As Benjamin grows physically younger he embarks on new adventures and journeys that lead him through war while working aboard a tug boat under a father figure (well sort of) the wonderfully colourful character Captain Mike (Jared Harris) during the second world war, sex, true love in Russia involving the wife of a British spy (Tilda Swinton) in one of Benjamin s many stop offs, and varying degrees of personal loss along the way. As director David Fincher put it this film is about life and the moments in it that define a person and we see such moments throughout Benjamin s life as various figures come and go, some leaving a more lasting impression than others notably Benjamin s father, his love in Russia, Captain Mike and his adoptive mother not to mention Daisy who aside from the scenes inter cut with a dying Daisy in New Orleans doesn't prominently feature in the film until the halfway point.
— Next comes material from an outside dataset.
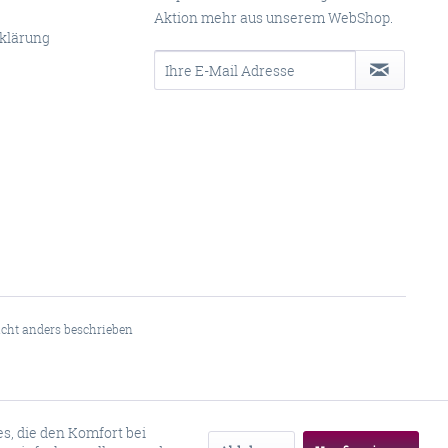
Aktion mehr aus unserem WebShop.
klärung
ht anders beschrieben
es, die den Komfort bei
Benjamin may age backwards and therefore lead an extraordinary existence, but his experiences are never fantastical in comparison to say, for instance the life and times of Forrest Gump. Speaking of the film "Forrest Gump", much has been made (none of it negative) of the presence of Gump screenwriter and Oscar winner Eric Roth who penned Button. While some critics have drawn comparisons between the two, some less favourably than others it's worth mentioning that Benjamin is no Gump. Over the course of a lifetime condensed to 163 minutes we see the personal evolution of a character that eventually has to reconcile his unique situation with that of those around him. Unlike Gump he legitimately knows how to hold his own in a conversation and form complex opinions. As someone who immensely enjoyed "Forrest Gump" I don't mean any of this in a derogatory manner towards the 1994 best picture winner, I just think Benjamin Button is perhaps more knowingly an active participant in the events in his life particularly towards the latter stages of the film where the stakes get raised considerably.
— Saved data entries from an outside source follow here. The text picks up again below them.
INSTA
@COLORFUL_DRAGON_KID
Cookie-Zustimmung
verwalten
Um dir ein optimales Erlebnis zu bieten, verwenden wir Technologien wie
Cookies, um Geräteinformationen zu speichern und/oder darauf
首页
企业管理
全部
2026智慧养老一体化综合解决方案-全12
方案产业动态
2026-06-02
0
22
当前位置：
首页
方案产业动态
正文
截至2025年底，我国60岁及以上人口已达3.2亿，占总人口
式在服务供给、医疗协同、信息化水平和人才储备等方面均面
Overall the film is rich in strong characterization and wonderful all round performances from it's A-list cast and it's a surprisingly moving experience watching Benjamin Button's life unfold over nearly a century and the twists and turns and very meaningful encounters and acquaintances he makes along the way. Everything is so richly drawn here, only after the cinematic experience has ended do you begin to truly appreciate that all of the 150 million dollar budget that is present on screen, the production values, art decoration and visual trickery to make Brad Pitts reverse aging as well as Cate Blanchett's latter years among others is absolutely remarkable deservedly winning the film multiple effects awards. As a reviewer on the website IGN noted one of the principle beauties of cinema is it's ability to say different things and mean different things to different people and that couldn't be truer of any film than "The Curious Case Of Benjamin Button" which viewed through the eyes of some major critics and many regular film fans I'm sure, as overly long and sentimental. Now whatever anyone thinks about the two hour forty minute running time which I felt flew by, the part about over sentimentality ala Forrest Gump is ludicrous, lets not forget this was directed by the man who gave the world "Se7en", "Fight Club" and "Zodiac". You wouldn't expect David Fincher to sugar coat a story or spoon-feed his audience and he certainly does not. Rather Fincher's takes on life, love and death as well as dealing with the loss of a loved one are as interesting and indeed moving as anything I can remember watching in recent memory.